Rebecka se puso los guantes con movimientos bruscos.

– Lo que pasa es que éste no ha sido un viaje de placer, que digamos -aclaró Rebecka.

– Colgaré la llave en el sitio de siempre -añadió mirando a Sivving.

– Tienes que volver en primavera -le pidió Sivving-. Vuelve a tu cabaña de siempre en Jiekajärvi. ¿Recuerdas cuando íbamos todos? Tu abuelo y yo íbamos en la moto de nieve; y tú, tu abuela, Maj-Lis y los críos ibais en esquís hasta allí.

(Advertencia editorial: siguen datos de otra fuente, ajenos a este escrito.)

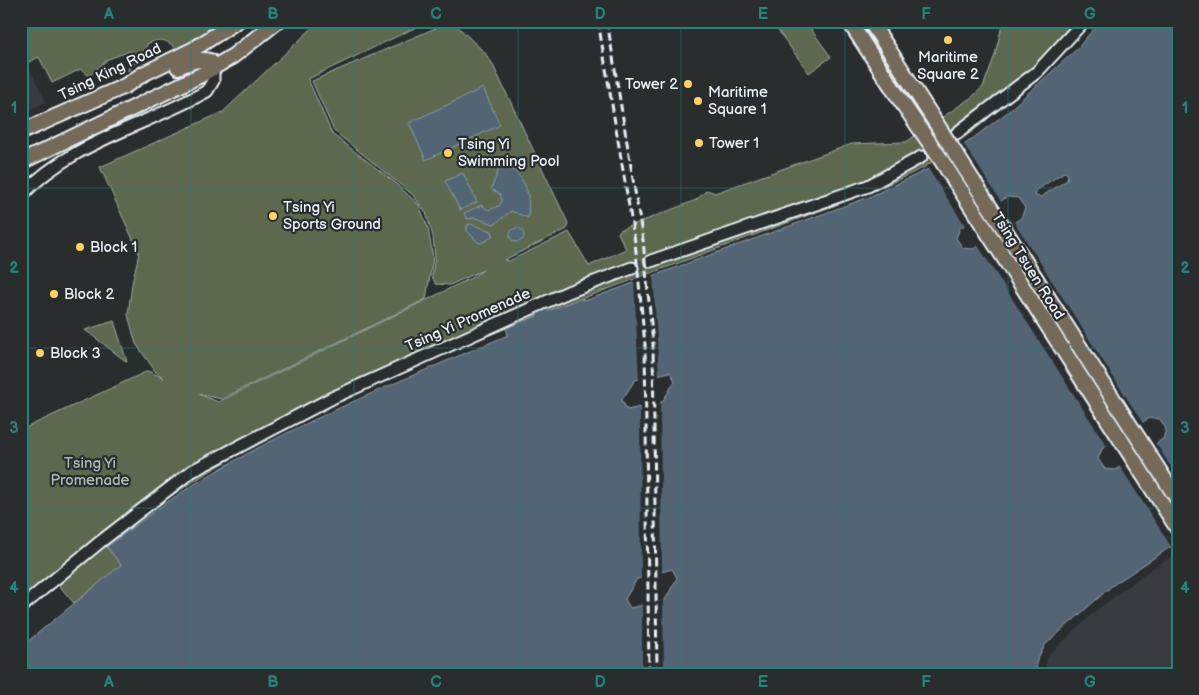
<svg xmlns="http://www.w3.org/2000/svg" width="1199" height="695" viewBox="0 0 1199 695" font-family="'Balsamiq Sans',sans-serif">
<rect width="100%" height="100%" fill="#2a2d2e"/>
<filter id="ink" filterUnits="userSpaceOnUse"><feTurbulence type="fractalNoise" baseFrequency=".02" numOctaves="2"/><feDisplacementMap in="SourceGraphic" scale="10" xChannelSelector="R" yChannelSelector="G"/><feConvolveMatrix kernelMatrix="1 2 1 2 8 2 1 2 1" color-interpolation-filters="sRGB"/></filter>
<g filter="url(#ink)">
<g fill="#393b41">
<polygon points="21,51 46,102 21,114"/>
<polygon points="1178,552 1178,674 1046,674 1046,661 1050,654 1092,614 1144,574"/>
</g>
<g fill="#5d684f" stroke="#a2aca4">
<path d="M21,21H213L210,23L206,37L179,51C167,40 162,37 147,44L145,52L128,71L131,51L108,59L89,76L81,69L52,83L39,57L27,63L21,49Z"/>
<path d="M316,21H429L308,79L332,134L393,181L419,205L428,228L433,258L426,299L221,399L199,394L218,402L475,276L483,270L450,285L436,284L432,277L435,257L433,236L426,213L413,195L334,131L312,81L452,21L485,53L492,63L568,223L567,229L504,260L509,261L569,232L589,266L626,249L618,233L620,230L696,200L707,190L715,193L852,144L906,142L972,97L983,87L995,55L1003,21H1087L1059,54L982,124L925,167L874,191L548,311L536,313L537,316C388,375 232,444 104,544L122,565L74,603L55,581L21,609V430L148,371L164,378L156,372L136,344L128,315L132,284L139,253L100,167L223,112L310,30Z"/>
<polygon points="771,21 805,21 831,57 809,73"/>
<polygon points="114,321 127,362 85,330"/>
</g>
<g fill="#526575" stroke="#8e9da9" fill-rule="evenodd">
<path d="M1100,21H1178V542L1113,585L1045,645L1036,663L1038,674H21V647L121,565L107,547C138,523 169,499 203,479C299,421 405,379 508,335L506,328L537,316L536,312L547,308L548,311L578,299L587,300L869,197L937,165L1004,115L1078,48ZM1064,172L1068,174L1067,180L1041,197L1035,196L1037,190ZM1007,197L1018,198L1025,208L1021,218L973,249L963,248L956,238L960,228ZM670,372L675,381L662,402L627,410L622,400L635,380ZM1149,418L1160,419L1166,429L1163,439L1115,470L1105,469L1098,459L1102,449ZM672,569L677,578L665,600L630,608L625,599L637,579Z"/>
<polygon points="483,88 500,125 426,160 409,123"/>
<path d="M502,161C525,177 531,190 528,218L511,211L495,224L475,218L467,219L464,213L482,205L488,210L499,206L502,201L500,194L491,189Z"/>
<polygon points="463,173 477,202 460,210 445,181"/>
<polygon points="471,224 492,231 493,235 486,241 479,243 467,231 467,225"/>
<circle cx="517" cy="235" r="7"/>
</g>
<g fill="#2a2d2e">
<polygon points="963,143 1002,203 966,227 927,167"/>
<polygon points="1013,220 1144,425 1108,448 977,244"/>
<polygon points="653,273 659,376 639,382 634,279"/>
<polygon points="660,400 662,573 641,580 640,405"/>
<polygon points="1155,442 1178,478 1178,545 1172,548 1119,465"/>
<polygon points="663,598 664,674 642,674 642,604"/>
</g>
<g fill="none" stroke-linecap="round" stroke-linejoin="round">
<polyline stroke="#464a4c" stroke-width="11" stroke-dasharray="11 5.5" stroke-linecap="butt" points="632,268 651,261"/>
<g stroke="#e8f1f8" stroke-width="15">
<g id="minor">
<polyline points="957,133 1037,72 1084,21"/>
<path d="M21,196C70,142 146,126 207,91L213,81V68"/>
<polyline points="651,261 868,186 921,157"/>
<polyline points="21,607 100,542 192,471 332,398 568,292 632,268"/>
</g>
</g>
<g stroke="#e8f1f8" stroke-width="18">
<g id="major">
<polyline points="849,21 901,101"/>
<polyline points="870,21 889,50"/>
<path d="M178,67C189,62 197,58 210,61L213,68"/>
<polyline points="21,132 125,86 143,74 194,49 237,21"/>
<polyline points="21,162 201,75 233,56 278,21"/>
</g>
</g>
<use href="#minor" stroke="#2a2d2e" stroke-width="11"/>
<use href="#major" stroke="#746a5a" stroke-width="14"/>
<g stroke="#e8f1f8" stroke-width="3" stroke-dasharray="8 4" stroke-linecap="butt">
<polyline points="598,21 635,242 645,345 649,674"/>
<polyline points="607,21 643,240 653,344 657,674"/>
</g>
<g stroke="#e8f1f8" stroke-width="18" stroke-linecap="butt">
<g id="major-bridge">
<polyline points="889,50 1178,500"/>
<polyline points="901,101 940,158 1178,529"/>
</g>
</g>
<use href="#major-bridge" stroke="#746a5a" stroke-width="14"/>
</g>
</g>
<path fill="none" stroke="#25827c" stroke-width="1" stroke-opacity="0.55" d="M191,21V674M354,21V674M518,21V674M681,21V674M845,21V674M1008,21V674M21,188H1178M21,348H1178M21,508H1178"/>
<g fill="#ffd166" stroke="#2a2d2e" stroke-width="2">
<circle cx="948" cy="40" r="5"/>
<circle cx="688" cy="84" r="5"/>
<circle cx="698" cy="101" r="5"/>
<circle cx="699" cy="143" r="5"/>
<circle cx="448" cy="153" r="5"/>
<circle cx="273" cy="216" r="5"/>
<circle cx="80" cy="247" r="5"/>
<circle cx="54" cy="294" r="5"/>
<circle cx="40" cy="353" r="5"/>
</g>
<g text-anchor="middle" dominant-baseline="central" stroke-width="4.5" stroke-linejoin="round" paint-order="stroke">
<g font-size="15" fill="#e8f1f8" stroke="#2a2d2e" text-anchor="start">
<text x="948" y="57" text-anchor="middle">Maritime<tspan x="948" dy="17">Square 2</tspan></text>
<text x="678" y="84" text-anchor="end">Tower 2</text>
<text x="708" y="92">Maritime<tspan x="708" dy="17">Square 1</tspan></text>
<text x="709" y="143">Tower 1</text>
<text x="458" y="144">Tsing Yi<tspan x="458" dy="17">Swimming Pool</tspan></text>
<text x="283" y="207">Tsing Yi<tspan x="283" dy="17">Sports Ground</tspan></text>
<text x="90" y="247">Block 1</text>
<text x="64" y="294">Block 2</text>
<text x="50" y="353">Block 3</text>
</g>
<g font-size="15" fill="#e8f1f8" stroke="#2a2d2e">
<text transform="translate(110 72) rotate(-26)">Tsing King Road</text>
<text transform="translate(1028 266) rotate(58)">Tsing Tsuen Road</text>
<text transform="translate(468 320) rotate(-24)">Tsing Yi Promenade</text>
</g>
<g font-size="15" fill="#b0bab4" stroke="#2a2d2e">
<text x="90" y="463">Tsing Yi<tspan x="90" dy="17">Promenade</tspan></text>
</g>
</g>
<rect width="1199" height="695" fill="none" stroke="#2a2d2e" stroke-width="55"/>
<rect x="28" y="28" width="1144" height="640" fill="none" stroke="#25827c" stroke-width="2"/>
<g font-size="16" text-anchor="middle" font-weight="bold" fill="#25827c">
<text x="109" y="19">A</text>
<text x="273" y="19">B</text>
<text x="436" y="19">C</text>
<text x="600" y="19">D</text>
<text x="763" y="19">E</text>
<text x="926" y="19">F</text>
<text x="1090" y="19">G</text>
<text x="14" y="113">1</text>
<text x="1185" y="113">1</text>
<text x="14" y="273">2</text>
<text x="1185" y="273">2</text>
<text x="14" y="433">3</text>
<text x="1185" y="433">3</text>
<text x="14" y="593">4</text>
<text x="1185" y="593">4</text>
<text x="109" y="687">A</text>
<text x="273" y="687">B</text>
<text x="436" y="687">C</text>
<text x="600" y="687">D</text>
<text x="763" y="687">E</text>
<text x="926" y="687">F</text>
<text x="1090" y="687">G</text>
</g>
</svg>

– Sí que me gustaría -dijo Rebecka, que se dio cuenta de la sinceridad de sus propias palabras.

«La cabaña -pensó-. Era el único lugar donde la abuela se permitía estar sin hacer nada. Cuando habían limpiado las bayas o las aves de caza que habían conseguido a lo largo del día, claro.»

Vio ante sí a su abuela, ensimismada con una novela por entregas de la revista Hemmets Journal, mientras Rebecka jugaba al parchís o a la brisca con su abuelo. Como en la cabaña había humedad cuando no vivía nadie, la baraja se había hinchado al doble de su tamaño. El parchís se había doblado y las fichas no paraban quietas en su sitio. Pero daba lo mismo.